However, I'm certainly not a domain expert in most of these topics, which makes reading these papers difficult. Is there somewhere where I can read summaries about the newest developments in some topic (e.g. math, cosmology, etc.) in layman's terms?
Also, see if you can find good blogs by researchers in the topics you're interested in. There are some good ones out there (as an ecologist, I like "Ecology for the Masses"). Their spectrum will be a lot narrower than a magazine - constrained by the authors' expertise and interests - but they can be more "bleeding edge".
https://www.quantamagazine.org/
Brilliant popular science writing about contemporary discoveries in math, computer science, and the physical sciences.

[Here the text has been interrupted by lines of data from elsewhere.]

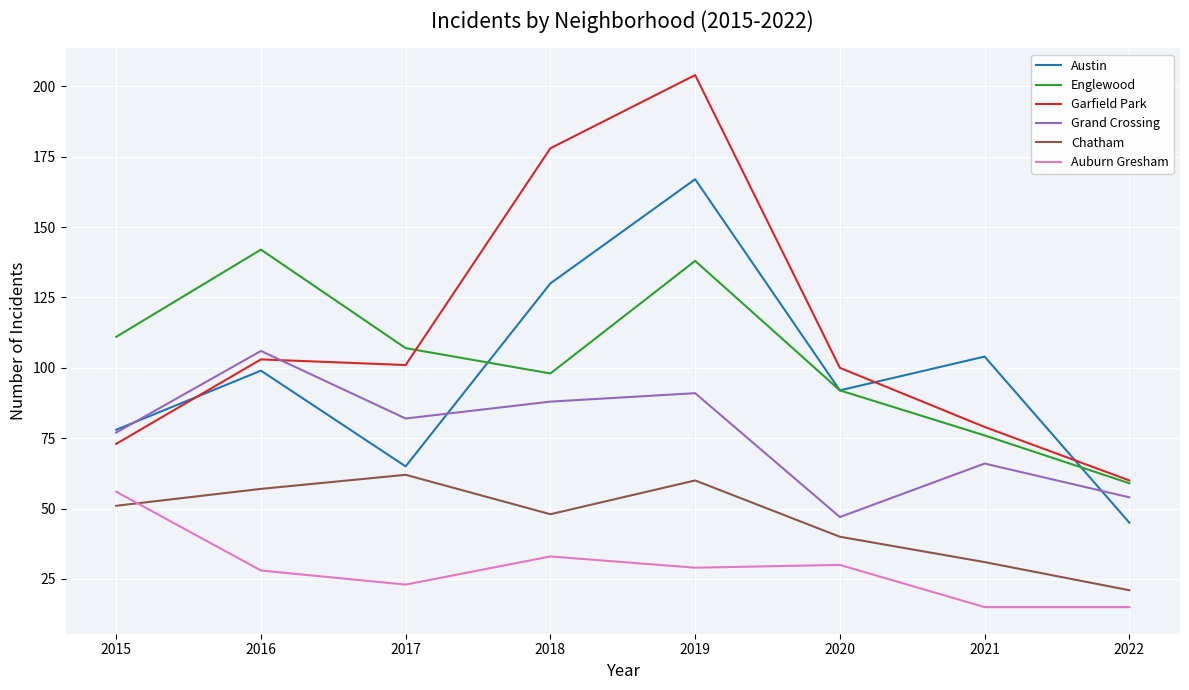

The value of Grand Crossing at 2017 is 82. True or false?

True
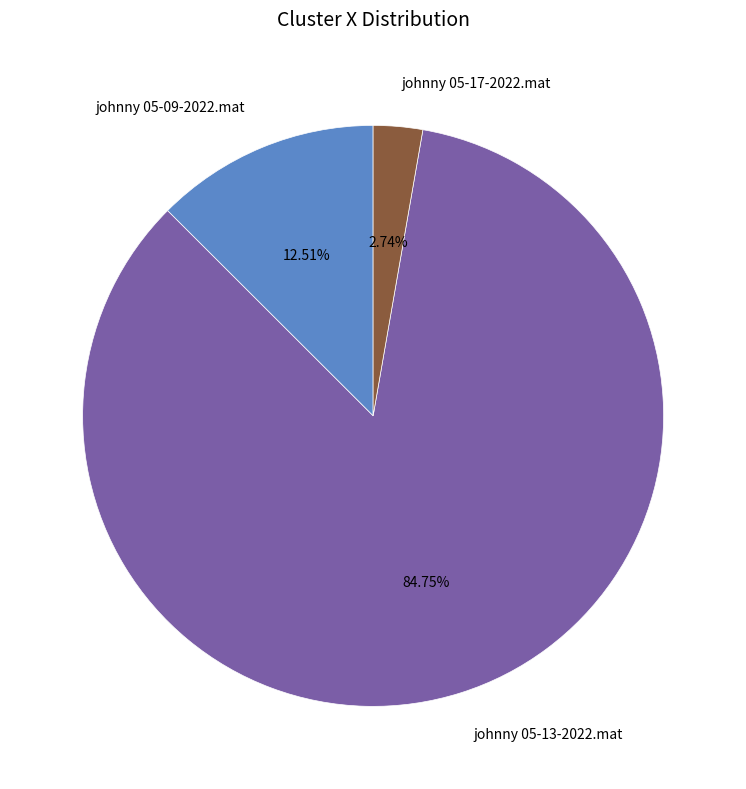

What is the smallest slice in the pie chart?

johnny 05-17-2022.mat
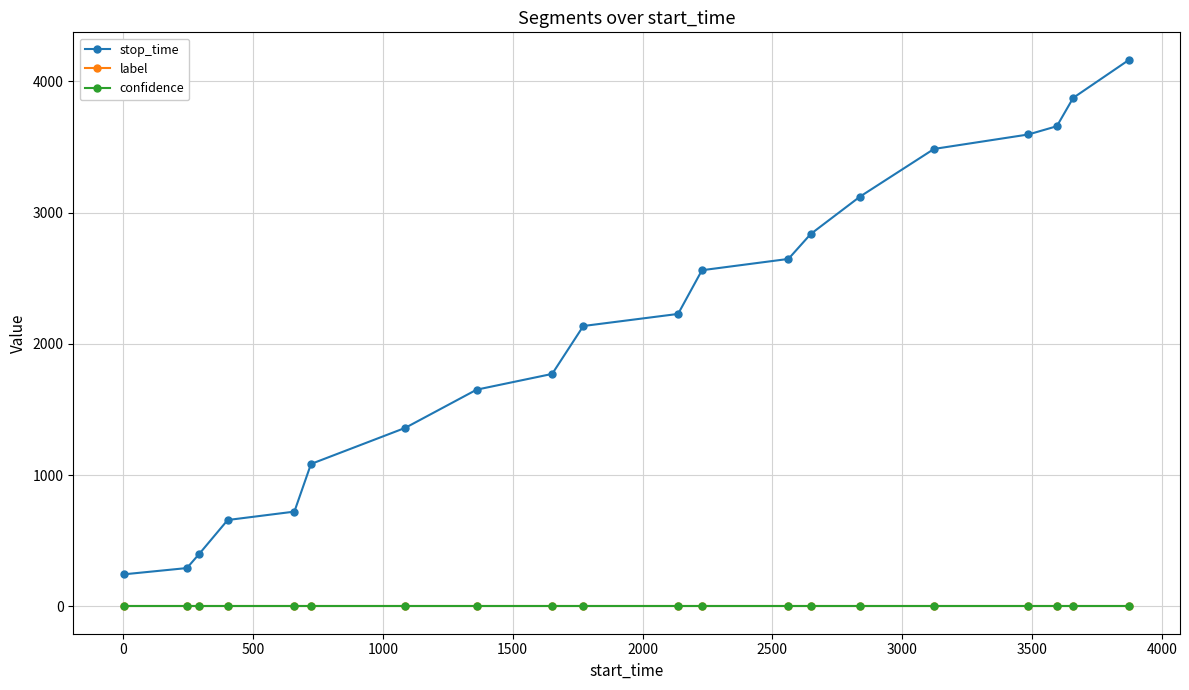

At how many categories does at least one series exceed 2693?

7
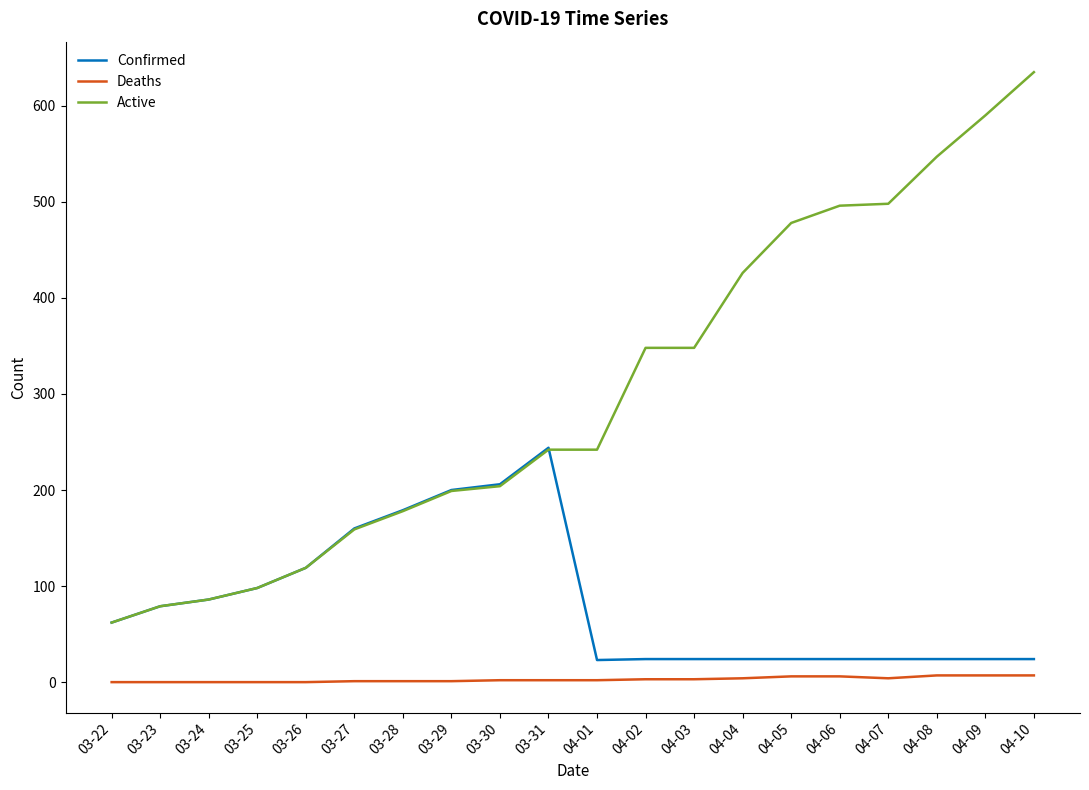

The value of Active at 04-09 is 590. True or false?

True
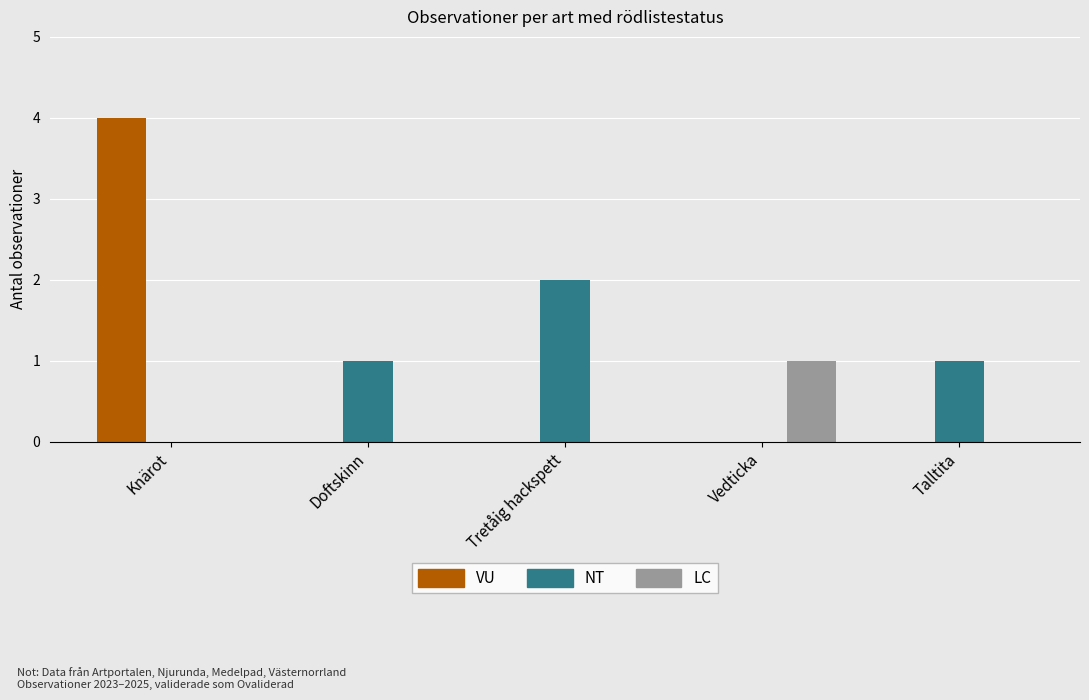

The value of NT at Knärot is 0. True or false?

True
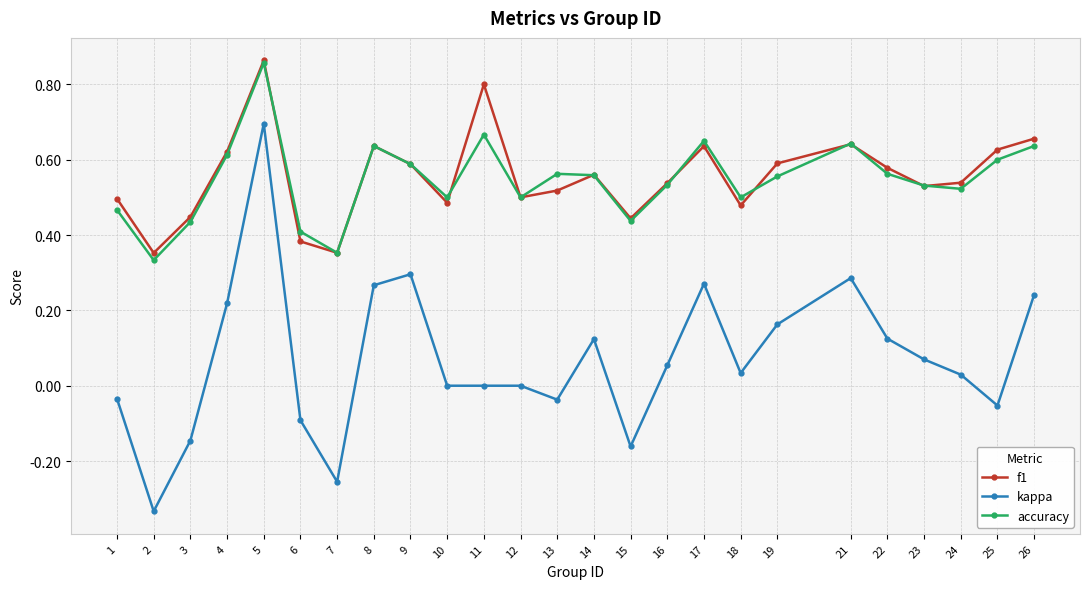

Rank the series at 17 from highest to lowest value.

accuracy, f1, kappa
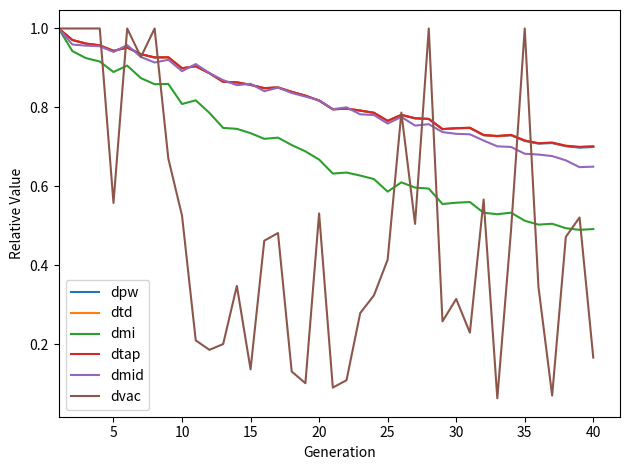

What is the difference between the maximum and second lowest values in the dtd series?

0.3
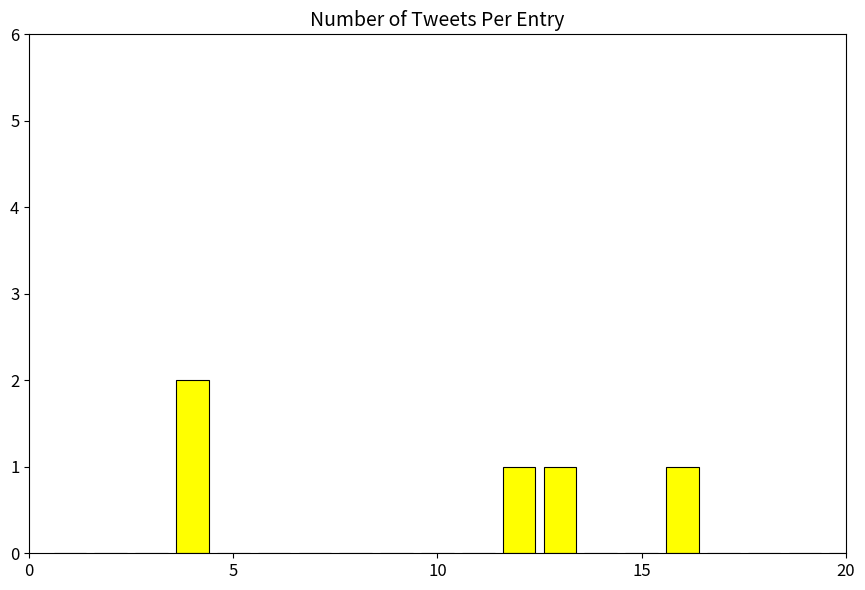

What is the sum of all values?

5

The common advice is to read the abstract and then conclusion, and only the method if you want to dig deeper.
Try to find a well-cited “meta analysis” or “literature review” in the field you’re looking into. These will common on the current state of the research field, and reference influential papers. They’re a great starting point.
I find myself needing to do something analogous to “suspending disbelief” when reading about a new topic. There is usually a lot of terminology I don’t understand, but I put up with it for a while. Eventually it makes sense. Other times, I need to look up the actual definitions.
Following Twitter is good for discovering things you didn't know to search for.
I also think magazines are good to get for general reading, for example: IEEE Spectrum, Scientific American, Nature, Physics Today, etc.